Fin dagli anni Duemila i tabloid britannici hanno creato una sorta di genere letterario attorno alle notizie e ai pettegolezzi sulle compagne dei calciatori, che chiamano – con un’accezione giudicata da molti sessista – WAGs (“wives and girlfriend”, mogli e fidanzate). Per questo il processo era stato soprannominato “Wagatha Christie”, unione di WAGs e del nome della celebre scrittrice di gialli.

La sua conclusione è stata all’altezza delle aspettative costruite nel tempo dai tabloid: di fatto, Rooney non solo non è stata riconosciuta colpevole di aver diffamato Vardy, ma l’articolata e improbabile versione di quest’ultima su come andarono le cose tra le due è stata smontata e ritenuta non credibile dal tribunale. È «una plateale sconfitta giudiziaria che la lascia con notevoli spese legali, e la reputazione in brandelli» secondo il Guardian.

Vardy aveva citato in giudizio Rooney nel luglio del 2020, sostenendo che l’avesse diffamata quando l’aveva accusata di aver diffuso informazioni private sul suo conto al Sun. A rendere particolarmente interessante la vicenda per i media britannici, oltre alla notorietà delle persone coinvolte e dei loro compagni, era il fatto che Rooney avesse svolto una specie di indagine privata per incastrare Vardy (e quindi il nome “Wagatha Christie”).
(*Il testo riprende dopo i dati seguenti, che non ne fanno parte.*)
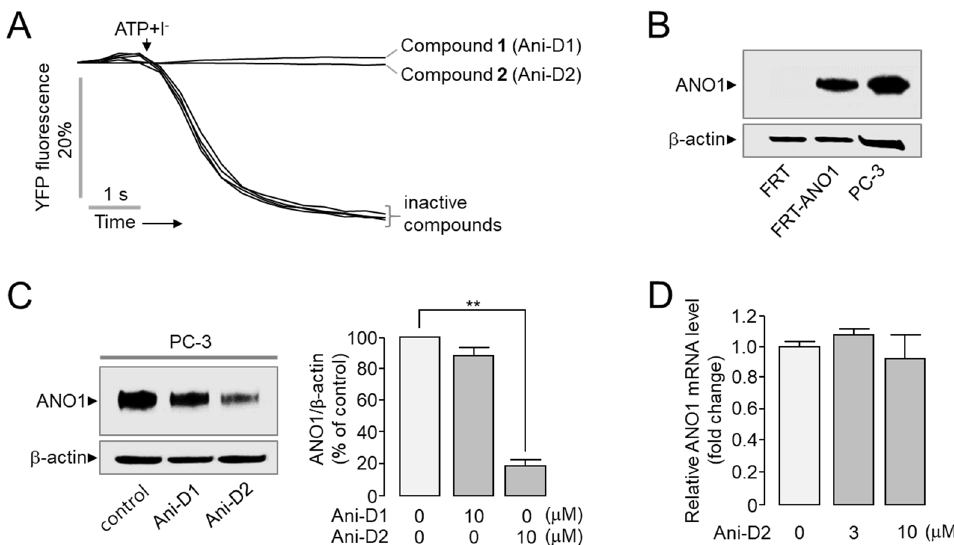
Figure 3. Identification of novel ANO1 inhibitor, Ani-D2. ( A ) Inhibitory effect of compounds 1 – 6 on ANO1 activity was measured in FRT cells expressing human ANO1 and a mutant YFP. The cells were pretreated with compounds 1 (Ani-D1) and 2 (Ani-D2) at 25 μ M for 20 min. ANO1 was activated by 100 ATP μ M. ( B ) Representative Western blot analysis of ANO1 in FRT, FRT-ANO1, and PC-3 cells (two independent experiments performed). ANO1 protein expression was measured in FRT, FRT-ANO1, and PC-3 cells. ( C ) Effect of Ani-D1 and Ani-D2 on the protein expression levels of ANO1 in PC-3 cells. PC-3 cells were treated with 10 μ M of Ani-D1 and Ani-D2 for 24 h. (Right) Summary of band intensity. The ANO1 band intensity was normalized to β -actin (mean ± S.E., n = 3). ( D ) ANO1 mRNA expression levels were determined by real-time PCR in PC-3 cells treated with Ani-D2 for 24 h (mean ± S.E., n = 3). ** p < 0.01.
Le due si conoscevano, anche se non erano grandi amiche, e quando Rooney iniziò a vedere dettagli sulla sua vita privata pubblicati sul Sun capì che arrivavano da una delle poche e selezionate persone che potevano vedere le Storie che pubblicava sul suo account privato di Instagram. Sospettando di Vardy, modificò le impostazioni del social in modo che solo lei potesse vedere quello che pubblicava: quando anche il contenuto di quelle Storie finì sul Sun, capì che a passare le informazioni era stata lei.

Il processo era iniziato lo scorso 9 maggio e si è concluso oggi, quando la giudice del tribunale di Londra Karen Steyn ha stabilito che le prove fornite da Vardy a sostegno della sua causa sono poco credibili. Non solo: secondo la giudice, ci sono ragionevoli elementi per ritenere plausibile che Vardy, insieme alla sua agente Caroline Watt, abbia effettivamente diffuso alcune informazioni riservate riguardanti Rooney al Sun. La giudice ha concluso che Vardy e Watt, ritenuta la probabile fonte diretta del Sun, hanno con tutta probabilità cancellato alcune delle prove che dimostravano la diffusione delle informazioni.

La giudice si riferiva alle chat di WhatsApp che Vardy si era scambiata con Watt. Quando la difesa di Rooney aveva chiesto di avere accesso a questi messaggi, Watt aveva detto che il telefono era “caduto” in mare e l’esperto di informatica che era stato contattato da Vardy per esaminare le sue conversazioni su WhatsApp aveva detto di aver perso le password per accedervi. Secondo la giudice Steyn «è probabile che la signora Vardy abbia deliberatamente cancellato le proprie chat di WhatsApp e che la signora Watt abbia deliberatamente buttato il proprio telefono in mare», con l’obiettivo di rendere inaccessibili le informazioni al suo interno.